The Babyseat is just one of the many products being offered by various surveillance vendors to the government of Colombia

It's sold by LMW Electronics, an obscure British company that was acquired in 2012 by another UK surveillance firm, Digital Barriers. According to Digital Barriers' website, LMW provides "advanced video capture and transmission technology capabilities to the international law enforcement and military markets" with products including "video cameras, outstations, vehicle and body-worn equipment, and controller units."

The Babyseat is just one of the many products being offered by various surveillance vendors to the government of Colombia, according to a new report (PDF) from the UK-based watchdog group Privacy International.

The report reveals about a dozen foreign firms and local resellers working together to supply Colombian police and military with everything from fiber-optic cable taps, to network monitoring software, to more "old-school" tactical spy tech, like covert recording devices.

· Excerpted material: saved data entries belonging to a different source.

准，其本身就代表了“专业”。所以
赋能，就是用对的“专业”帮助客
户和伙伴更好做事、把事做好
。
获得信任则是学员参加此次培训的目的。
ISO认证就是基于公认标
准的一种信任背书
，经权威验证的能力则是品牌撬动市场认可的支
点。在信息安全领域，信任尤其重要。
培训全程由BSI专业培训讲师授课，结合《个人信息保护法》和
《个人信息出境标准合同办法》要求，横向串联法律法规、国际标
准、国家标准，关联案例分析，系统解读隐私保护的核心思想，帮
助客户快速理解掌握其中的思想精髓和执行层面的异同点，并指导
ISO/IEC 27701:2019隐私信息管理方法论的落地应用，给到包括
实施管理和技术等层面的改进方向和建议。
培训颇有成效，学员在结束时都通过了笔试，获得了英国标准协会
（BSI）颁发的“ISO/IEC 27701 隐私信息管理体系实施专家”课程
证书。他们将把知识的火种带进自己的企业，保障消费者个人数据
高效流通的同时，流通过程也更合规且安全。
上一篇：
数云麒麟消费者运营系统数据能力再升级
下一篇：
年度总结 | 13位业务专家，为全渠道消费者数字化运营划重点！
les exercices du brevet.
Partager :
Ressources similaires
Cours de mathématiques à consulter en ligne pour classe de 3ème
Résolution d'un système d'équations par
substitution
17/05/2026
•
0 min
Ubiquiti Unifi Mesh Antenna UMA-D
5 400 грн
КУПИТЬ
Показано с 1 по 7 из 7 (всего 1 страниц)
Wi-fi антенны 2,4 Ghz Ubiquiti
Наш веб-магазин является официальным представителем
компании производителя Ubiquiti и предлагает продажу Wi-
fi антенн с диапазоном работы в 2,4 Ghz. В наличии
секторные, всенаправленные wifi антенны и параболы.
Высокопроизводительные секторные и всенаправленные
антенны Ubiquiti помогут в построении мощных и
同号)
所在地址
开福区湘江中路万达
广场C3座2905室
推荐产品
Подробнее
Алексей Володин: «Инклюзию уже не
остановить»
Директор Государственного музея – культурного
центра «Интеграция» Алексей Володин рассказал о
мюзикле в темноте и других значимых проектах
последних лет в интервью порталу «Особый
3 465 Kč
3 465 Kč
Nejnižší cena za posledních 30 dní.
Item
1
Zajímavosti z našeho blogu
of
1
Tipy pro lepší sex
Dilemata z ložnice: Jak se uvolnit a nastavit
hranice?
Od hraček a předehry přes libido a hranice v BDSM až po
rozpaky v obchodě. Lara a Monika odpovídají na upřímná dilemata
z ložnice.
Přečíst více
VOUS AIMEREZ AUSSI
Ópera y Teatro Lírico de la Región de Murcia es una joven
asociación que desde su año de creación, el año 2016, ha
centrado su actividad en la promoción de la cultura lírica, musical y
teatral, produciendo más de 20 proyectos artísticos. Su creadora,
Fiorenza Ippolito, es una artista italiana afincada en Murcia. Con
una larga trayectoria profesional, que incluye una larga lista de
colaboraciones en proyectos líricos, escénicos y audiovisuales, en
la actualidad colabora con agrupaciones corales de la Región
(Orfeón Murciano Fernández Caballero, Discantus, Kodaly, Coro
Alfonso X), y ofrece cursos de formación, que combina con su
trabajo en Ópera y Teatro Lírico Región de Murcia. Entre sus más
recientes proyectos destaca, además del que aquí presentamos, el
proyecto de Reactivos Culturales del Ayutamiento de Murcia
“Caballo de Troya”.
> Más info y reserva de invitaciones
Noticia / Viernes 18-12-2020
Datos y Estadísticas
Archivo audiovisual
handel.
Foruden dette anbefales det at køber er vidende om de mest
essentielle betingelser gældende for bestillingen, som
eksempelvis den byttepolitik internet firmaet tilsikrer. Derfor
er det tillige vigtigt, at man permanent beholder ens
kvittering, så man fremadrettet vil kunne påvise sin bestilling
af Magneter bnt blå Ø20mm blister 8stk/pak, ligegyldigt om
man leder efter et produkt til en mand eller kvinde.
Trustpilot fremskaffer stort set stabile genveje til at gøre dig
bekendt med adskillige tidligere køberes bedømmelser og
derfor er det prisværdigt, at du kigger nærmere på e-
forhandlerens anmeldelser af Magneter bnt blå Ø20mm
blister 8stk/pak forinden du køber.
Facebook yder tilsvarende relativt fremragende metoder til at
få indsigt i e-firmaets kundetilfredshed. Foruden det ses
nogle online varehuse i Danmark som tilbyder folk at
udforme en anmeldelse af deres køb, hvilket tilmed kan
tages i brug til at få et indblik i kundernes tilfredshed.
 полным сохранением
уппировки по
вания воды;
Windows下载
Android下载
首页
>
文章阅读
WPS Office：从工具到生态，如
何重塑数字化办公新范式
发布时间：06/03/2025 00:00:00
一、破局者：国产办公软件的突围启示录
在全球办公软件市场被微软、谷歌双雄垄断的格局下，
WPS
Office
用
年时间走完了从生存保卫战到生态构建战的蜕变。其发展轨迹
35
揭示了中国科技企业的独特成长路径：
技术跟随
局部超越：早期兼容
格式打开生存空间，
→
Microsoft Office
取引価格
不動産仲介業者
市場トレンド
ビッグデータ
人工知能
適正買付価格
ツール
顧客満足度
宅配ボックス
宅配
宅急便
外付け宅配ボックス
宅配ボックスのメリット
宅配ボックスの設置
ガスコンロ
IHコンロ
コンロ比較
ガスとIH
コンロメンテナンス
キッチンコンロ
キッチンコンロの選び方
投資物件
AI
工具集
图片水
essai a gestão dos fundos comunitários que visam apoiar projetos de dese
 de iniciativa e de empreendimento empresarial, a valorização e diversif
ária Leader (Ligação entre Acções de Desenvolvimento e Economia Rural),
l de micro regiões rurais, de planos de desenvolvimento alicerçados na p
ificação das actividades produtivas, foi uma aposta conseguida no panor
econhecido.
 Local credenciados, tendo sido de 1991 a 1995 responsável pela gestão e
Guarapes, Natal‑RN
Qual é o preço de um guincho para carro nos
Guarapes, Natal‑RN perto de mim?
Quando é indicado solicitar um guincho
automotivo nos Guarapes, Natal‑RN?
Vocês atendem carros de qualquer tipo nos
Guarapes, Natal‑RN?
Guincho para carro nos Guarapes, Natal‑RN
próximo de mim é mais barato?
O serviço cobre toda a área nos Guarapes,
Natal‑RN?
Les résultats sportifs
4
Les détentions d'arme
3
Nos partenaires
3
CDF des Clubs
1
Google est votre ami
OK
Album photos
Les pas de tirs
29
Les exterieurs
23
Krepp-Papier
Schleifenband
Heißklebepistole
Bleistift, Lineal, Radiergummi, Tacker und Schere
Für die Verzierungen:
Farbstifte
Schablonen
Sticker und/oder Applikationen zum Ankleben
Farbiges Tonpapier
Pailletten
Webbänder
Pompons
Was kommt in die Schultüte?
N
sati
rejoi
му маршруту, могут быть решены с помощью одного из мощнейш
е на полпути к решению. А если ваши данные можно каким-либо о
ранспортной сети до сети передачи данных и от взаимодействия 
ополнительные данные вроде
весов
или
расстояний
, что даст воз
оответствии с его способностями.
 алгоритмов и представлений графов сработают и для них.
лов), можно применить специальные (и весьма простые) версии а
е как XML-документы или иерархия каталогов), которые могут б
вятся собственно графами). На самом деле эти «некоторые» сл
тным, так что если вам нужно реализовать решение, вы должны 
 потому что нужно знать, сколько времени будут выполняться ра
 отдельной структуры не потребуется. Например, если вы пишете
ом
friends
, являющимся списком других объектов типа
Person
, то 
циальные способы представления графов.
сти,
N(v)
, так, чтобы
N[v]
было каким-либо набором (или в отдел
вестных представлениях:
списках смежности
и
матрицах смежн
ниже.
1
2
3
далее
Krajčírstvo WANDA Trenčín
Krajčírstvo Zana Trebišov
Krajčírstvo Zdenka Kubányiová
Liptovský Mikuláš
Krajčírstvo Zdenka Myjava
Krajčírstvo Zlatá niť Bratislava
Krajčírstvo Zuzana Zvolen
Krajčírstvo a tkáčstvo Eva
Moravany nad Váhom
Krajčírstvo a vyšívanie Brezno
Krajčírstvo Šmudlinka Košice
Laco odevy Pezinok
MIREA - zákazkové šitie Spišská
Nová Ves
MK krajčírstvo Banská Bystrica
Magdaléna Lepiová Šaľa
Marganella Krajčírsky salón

One of the country's more interesting suppliers is DreamHammer, a California-based company that develops software for military drones and sells to the Colombian government in collaboration with a local partner, Emerging Technologies Corporation.

The government also seems to be a big fan of IMSI-catchers, the mass surveillance devices better known in the US as "Stingrays" that track phones and intercept calls and texts by posing as cellphone towers.

Those devices are bought through several foreign firms including UK-based Smith Myers, New Zealand-based Spectra Group, and the Finnish branch of the Canadian telecommunications company Exfo. Several of the companies were also responsible for helping build and maintain PUMA, an untargeted mass surveillance system run by the country's criminal investigative agency, DIJIN, according to the report.

The sales are notable given Colombia's history of illegal wiretapping and surveillance scandals. In 2009, it was revealed that the now-dissolved Administrative Security Department (DAS) had conducted illegal surveillance and intimidation on over 600 people including judges, journalists, political opposition members, human rights activists, and others.

That apparently hasn't slowed the Colombian surveillance trade, however. Just like the Hacking Team leak showed, governments are keen on buying some of the wackiest and more invasive spy toys imaginable, and the global surveillance industry is more than willing to provide.